The term “osteoporosis” comes from the Greek words for “bone” and “porous.” It is a disease characterized by increasing bone loss which can lead to fractures, height loss and a hump-backed appearance. It is more common than heart attacks, stroke and breast cancer combined. One in two women over the age of 65 will suffer at least one bone fracture due to osteoporosis.
A simple, painless bone density test can determine whether you already have or are at risk of developing osteoporosis.

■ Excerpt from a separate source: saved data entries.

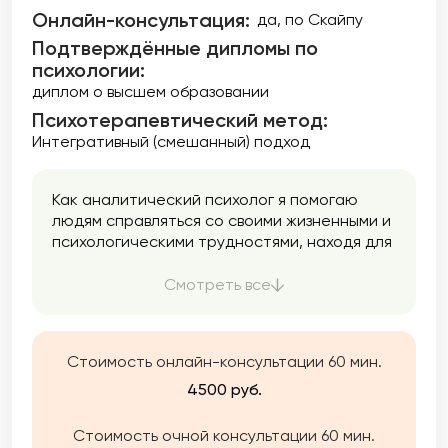
Онлайн-консультация:
да, по Скайпу
Подтверждённые дипломы по
психологии:
диплом о высшем образовании
Психотерапевтический метод:
Интегративный (смешанный) подход
Как аналитический психолог я помогаю
людям справляться со своими жизненными и
психологическими трудностями, находя для
этого необходимые силы, ответы и смыслы.
Смотреть все
Стоимость онлайн-консультации 60 мин.
4500 руб.
Стоимость очной консультации 60 мин.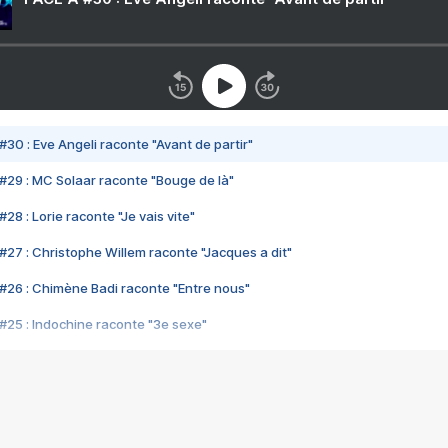
#30 : Eve Angeli raconte "Avant de partir"
#29 : MC Solaar raconte "Bouge de là"
28 : Lorie raconte "Je vais vite"
#27 : Christophe Willem raconte "Jacques a dit"
#26 : Chimène Badi raconte "Entre nous"
#25 : Indochine raconte "3e sexe"
#24 : Zaho raconte "C'est chelou"
#23 : Patrick Bruel raconte "Au café des délices"
#22 : Kyo raconte "Le chemin"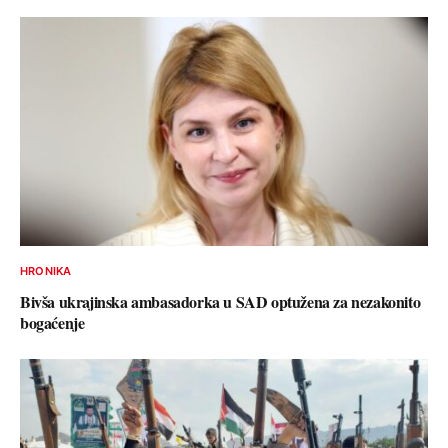
HRONIKA
Bivša ukrajinska ambasadorka u SAD optužena za nezakonito
bogaćenje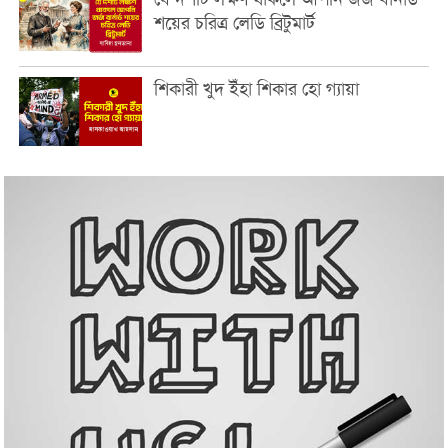
শয়ের চরিত্র লেডি ব্রিটুমার্ট
শিকারী খুদ ইঁহা শিকার হো গ্যায়া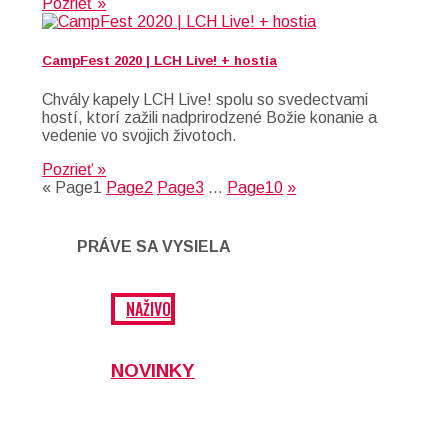
Pozrieť »
CampFest 2020 | LCH Live! + hostia
Chvály kapely LCH Live! spolu so svedectvami
hostí, ktorí zažili nadprirodzené Božie konanie a
vedenie vo svojich životoch.
Pozrieť »
«
Page
1
Page
2
Page
3
…
Page
10
»
PRÁVE SA VYSIELA
NAŽIVO
NOVINKY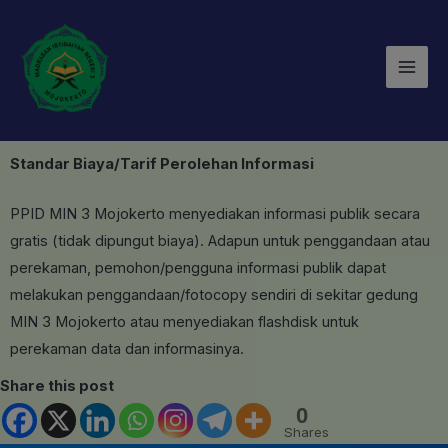
Lewati
Mai
ke
Men
konten
Standar Biaya/Tarif Perolehan Informasi
PPID MIN 3 Mojokerto menyediakan informasi publik secara
gratis (tidak dipungut biaya). Adapun untuk penggandaan atau
perekaman, pemohon/pengguna informasi publik dapat
melakukan penggandaan/fotocopy sendiri di sekitar gedung
MIN 3 Mojokerto atau menyediakan flashdisk untuk
perekaman data dan informasinya.
Share this post
0
Shares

The most serious risk for people with osteoporosis is hip fracture following a fall. However, osteoporotic bones are so weak that it doesn't always require a fall to cause injury – even everyday activities can result in a fracture. Spinal compression fractures, for example, are the most common osteoporotic-related injury and can be triggered simply by bending over.
Contrary to popular opinion, osteoporosis is not a natural result of aging. It is preventable. Therefore all women – especially those at a higher risk for developing the disease – should talk to their doctors about keeping their bones healthy. Preventative methods are especially important because osteoporosis is not curable.
Am I At Risk For Developing Osteoporosis?
You Have A Higher Risk Of Suffering From Osteoporosis If You:
- Are going through or have gone through menopause
- Are of Caucasian or Asian descent
- Are thin
- Have family members or a family history of osteoporosis
- Have insufficient calcium or vitamin D intake
- Do not exercise
- Drink alcohol frequently
- Take long-term bone-thinning medications.